Review of The Film Tuskegee Airmen

Ulasan Film The Tuskegee Airmen Ulasan Film The Tuskegee Airmen Pada tahun
1941, di pangkalan Korps Udara Amerika Serikat di Tuskegee, Alabama, sekelompok
pemuda Afrika-Amerika menciptakan sejarah sebagai pilot pesawat tempur berkulit berwarna
pertama dalam sejarah Amerika. Selama perang global melawan rasisme, para pemuda ini
mengalami prasangka ekstrem dari sekutu mereka sendiri. Film tahun 1995, The Tuskegee
Airmen, menggambarkan rintangan emosional dan fisik yang berhasil diatasi oleh Kelompok
Pesawat Tempur 332 untuk mendapatkan rasa hormat dari rekan-rekan mereka dan
menghancurkan kefanatikan di Korps Udara Amerika Serikat. Pangkalan Udara Tuskegee
adalah pangkalan pertama di Amerika yang mengintegrasikan dan melatih pilot-pilot Afrika-
Amerika. Sementara kolonel pangkalan menganjurkan integrasi, sang mayor menentangnya,
dan para rekrutan muda berkulit hitam menghadapi permusuhan dalam setiap latihan dan
latihan yang mereka lakukan. Sikap sang mayor yang bermuka masam dan perlakuan buruk
terhadap pasukan kulit berwarna menyebabkan sejumlah besar pembelot, dan beberapa orang
tewas dalam pelatihan. Namun, keadaan yang berat memperkuat tekad para rekrutan yang
tersisa, dan mereka menyelesaikan pelatihan mereka dan membentuk Grup Tempur 332.
Setelah berbulan-bulan menjalani misi latihan di AS, Eleanor Roosevelt mengunjungi
pangkalan udara dan bersikeras untuk mengerahkan kelompok tempur ini ke Afrika agar
dapat bergabung dengan pasukan Amerika lainnya yang bertempur dalam Perang Dunia II.
Bahkan di Afrika, kelompok pesawat tempur ini didiskriminasi, dan meskipun mereka tampil
mengagumkan dalam misi target darat, laporan palsu menyebabkan mereka hampir
dibubarkan. Dalam sebuah dengar pendapat Komite Angkatan Bersenjata DPR, para anggota
Kelompok Tempur 332 akhirnya ditugaskan untuk misi tempur karena kesaksian dari
komandan mereka. Pada misi pertama mereka, benteng terbang yang ditugaskan untuk
mereka lindungi gagal muncul di titik pertemuan, tetapi alih-alih kembali ke pangkalan udara,
para pilot menyelamatkan benteng terbang yang berbeda dari pesawat tempur musuh. Alih-
alih menunjukkan rasa terima kasih, para pilot dari benteng terbang yang diselamatkan justru
marah karena penyelamat mereka adalah orang kulit hitam. Para pilot marah ketika 332
ditugaskan sebagai pengawal mereka, tetapi ketika salah satu penerbang Tuskegee kehilangan
nyawanya dalam pertempuran, mereka menyadari bahwa para pilot kulit hitam itu tidak ada
bedanya dengan mereka. Ketika 332 tidak ditugaskan dalam serangan udara di Berlin, para
pilot yang sama yang sebelumnya menunjukkan ide-ide rasis meminta kehadiran mereka.
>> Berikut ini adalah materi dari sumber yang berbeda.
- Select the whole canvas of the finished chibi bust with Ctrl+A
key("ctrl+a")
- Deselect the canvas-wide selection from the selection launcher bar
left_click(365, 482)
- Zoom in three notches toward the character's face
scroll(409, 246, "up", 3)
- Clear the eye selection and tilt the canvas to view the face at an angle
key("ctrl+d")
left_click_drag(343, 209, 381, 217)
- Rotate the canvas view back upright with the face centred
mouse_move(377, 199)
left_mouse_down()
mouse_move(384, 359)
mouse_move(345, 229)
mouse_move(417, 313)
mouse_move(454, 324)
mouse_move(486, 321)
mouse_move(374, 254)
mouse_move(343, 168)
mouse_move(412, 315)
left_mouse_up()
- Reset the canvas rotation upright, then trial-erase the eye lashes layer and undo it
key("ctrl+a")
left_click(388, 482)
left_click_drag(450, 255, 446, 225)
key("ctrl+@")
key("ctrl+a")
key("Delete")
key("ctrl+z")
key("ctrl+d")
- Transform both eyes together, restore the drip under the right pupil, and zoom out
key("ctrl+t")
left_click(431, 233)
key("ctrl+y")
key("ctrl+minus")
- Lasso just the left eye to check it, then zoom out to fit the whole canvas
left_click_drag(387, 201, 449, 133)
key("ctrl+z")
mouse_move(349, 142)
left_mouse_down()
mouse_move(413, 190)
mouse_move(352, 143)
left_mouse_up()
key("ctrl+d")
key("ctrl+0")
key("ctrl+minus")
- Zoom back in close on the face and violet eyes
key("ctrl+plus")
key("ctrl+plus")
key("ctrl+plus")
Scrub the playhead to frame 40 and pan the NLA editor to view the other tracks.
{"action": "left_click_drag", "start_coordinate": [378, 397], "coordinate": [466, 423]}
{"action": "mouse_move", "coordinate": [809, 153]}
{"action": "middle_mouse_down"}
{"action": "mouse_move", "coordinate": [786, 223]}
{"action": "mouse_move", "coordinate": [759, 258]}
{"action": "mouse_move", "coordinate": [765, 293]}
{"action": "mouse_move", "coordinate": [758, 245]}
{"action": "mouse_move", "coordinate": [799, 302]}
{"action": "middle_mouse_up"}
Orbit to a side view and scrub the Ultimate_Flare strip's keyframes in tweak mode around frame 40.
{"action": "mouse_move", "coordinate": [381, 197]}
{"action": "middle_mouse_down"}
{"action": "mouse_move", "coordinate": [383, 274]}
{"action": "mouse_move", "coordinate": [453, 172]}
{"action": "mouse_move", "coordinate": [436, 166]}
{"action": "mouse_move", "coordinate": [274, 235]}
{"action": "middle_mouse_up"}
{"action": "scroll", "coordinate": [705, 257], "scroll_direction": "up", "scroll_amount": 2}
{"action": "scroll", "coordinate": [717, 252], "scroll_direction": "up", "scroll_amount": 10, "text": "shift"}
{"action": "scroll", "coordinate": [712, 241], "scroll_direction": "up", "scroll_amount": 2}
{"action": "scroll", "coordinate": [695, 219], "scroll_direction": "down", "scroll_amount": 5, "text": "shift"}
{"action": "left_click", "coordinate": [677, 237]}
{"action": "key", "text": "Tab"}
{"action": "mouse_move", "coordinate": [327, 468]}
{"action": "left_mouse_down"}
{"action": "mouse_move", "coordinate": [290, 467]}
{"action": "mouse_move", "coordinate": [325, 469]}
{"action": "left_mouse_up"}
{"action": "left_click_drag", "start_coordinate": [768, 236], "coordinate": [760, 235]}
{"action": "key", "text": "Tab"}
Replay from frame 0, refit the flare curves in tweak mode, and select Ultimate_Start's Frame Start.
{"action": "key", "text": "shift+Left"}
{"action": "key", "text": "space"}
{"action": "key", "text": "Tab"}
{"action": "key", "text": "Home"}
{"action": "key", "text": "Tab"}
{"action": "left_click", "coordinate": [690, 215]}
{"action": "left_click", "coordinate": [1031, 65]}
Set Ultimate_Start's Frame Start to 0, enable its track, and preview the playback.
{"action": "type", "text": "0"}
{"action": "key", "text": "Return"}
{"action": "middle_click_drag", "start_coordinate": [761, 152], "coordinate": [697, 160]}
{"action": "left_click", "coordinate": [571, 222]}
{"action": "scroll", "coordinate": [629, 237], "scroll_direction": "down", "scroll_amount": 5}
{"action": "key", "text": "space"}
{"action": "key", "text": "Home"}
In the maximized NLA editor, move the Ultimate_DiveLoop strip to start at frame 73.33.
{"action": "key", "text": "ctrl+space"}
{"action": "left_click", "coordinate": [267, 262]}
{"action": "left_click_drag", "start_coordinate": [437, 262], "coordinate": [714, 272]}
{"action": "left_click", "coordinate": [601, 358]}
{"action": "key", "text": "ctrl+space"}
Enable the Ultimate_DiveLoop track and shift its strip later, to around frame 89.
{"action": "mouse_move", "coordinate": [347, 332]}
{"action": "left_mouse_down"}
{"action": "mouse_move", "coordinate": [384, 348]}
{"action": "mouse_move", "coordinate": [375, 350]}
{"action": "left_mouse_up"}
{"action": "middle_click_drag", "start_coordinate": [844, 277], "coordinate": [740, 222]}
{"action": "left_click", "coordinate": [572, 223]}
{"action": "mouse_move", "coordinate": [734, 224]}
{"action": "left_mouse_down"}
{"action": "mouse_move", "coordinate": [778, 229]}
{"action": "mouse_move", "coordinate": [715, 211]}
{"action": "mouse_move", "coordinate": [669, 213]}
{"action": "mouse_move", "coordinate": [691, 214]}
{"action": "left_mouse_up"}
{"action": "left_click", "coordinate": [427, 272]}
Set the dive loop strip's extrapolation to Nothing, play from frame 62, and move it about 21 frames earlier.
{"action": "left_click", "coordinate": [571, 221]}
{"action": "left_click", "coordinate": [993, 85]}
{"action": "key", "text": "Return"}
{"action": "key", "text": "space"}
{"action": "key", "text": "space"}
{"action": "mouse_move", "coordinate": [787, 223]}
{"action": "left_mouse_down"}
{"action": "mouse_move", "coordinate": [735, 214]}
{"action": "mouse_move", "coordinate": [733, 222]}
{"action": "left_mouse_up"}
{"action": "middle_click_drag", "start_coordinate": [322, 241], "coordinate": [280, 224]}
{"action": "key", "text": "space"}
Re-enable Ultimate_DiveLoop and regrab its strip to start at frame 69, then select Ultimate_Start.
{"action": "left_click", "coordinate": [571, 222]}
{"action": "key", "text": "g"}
Setelah bertahun-tahun berjuang untuk negara mereka sementara negara mereka memerangi
mereka, para penerbang Tuskegee akhirnya menerima keadilan dan rasa hormat yang layak
mereka dapatkan.

Pada masa ketika "berbeda tetapi setara" menjadi hukum, para penerbang Tuskegee
memiliki tantangan unik untuk berperang melawan rasisme untuk negara yang menolak hak-
hak penuh mereka sebagai warga negara. Pemerintah Amerika sangat munafik, mengaku
sebagai anti-Nazi namun memberlakukan versi penindasan yang lebih ringan di negara
mereka sendiri. Mereka menganggap kehadiran pilot Afrika-Amerika di Pangkalan Udara
Tuskegee sebagai sebuah eksperimen, dan mereka hampir membatalkan proyek tersebut
karena "penelitian ilmiah" yang menyatakan bahwa orang Afrika-Amerika terlalu bodoh
untuk mengemudikan pesawat terbang dengan baik. Sentimen ini dihilangkan setelah pilot
Afrika-Amerika diberi kesempatan untuk tampil dalam pertempuran. Daniel L. Haulman dari
Badan Penelitian Sejarah Angkatan Udara membuktikan bahwa para pilot ke-332 setara
dengan pilot kulit putih dalam segala hal, dengan menyatakan, "Hanya tiga dari sebelas
kelompok pengeboman dan pesawat tempur yang pergi ke Berlin pada 24 Maret 1945 yang
mendapatkan Distinguished Unit Citation (DUC) untuk misi tersebut. Mereka termasuk Grup
Pemboman 463 dan 483 dan Grup Tempur 332. Dengan kata lain, dua dari enam, atau hanya
sepertiga, dari kelompok pengeboman yang berpartisipasi mendapatkan tanda jasa tersebut,
dan hanya satu dari lima kelompok tempur." Laporan seperti ini sulit dibantah, tetapi para
penerbang Tuskegee harus berjuang selama bertahun-tahun untuk mencapai penghargaan ini.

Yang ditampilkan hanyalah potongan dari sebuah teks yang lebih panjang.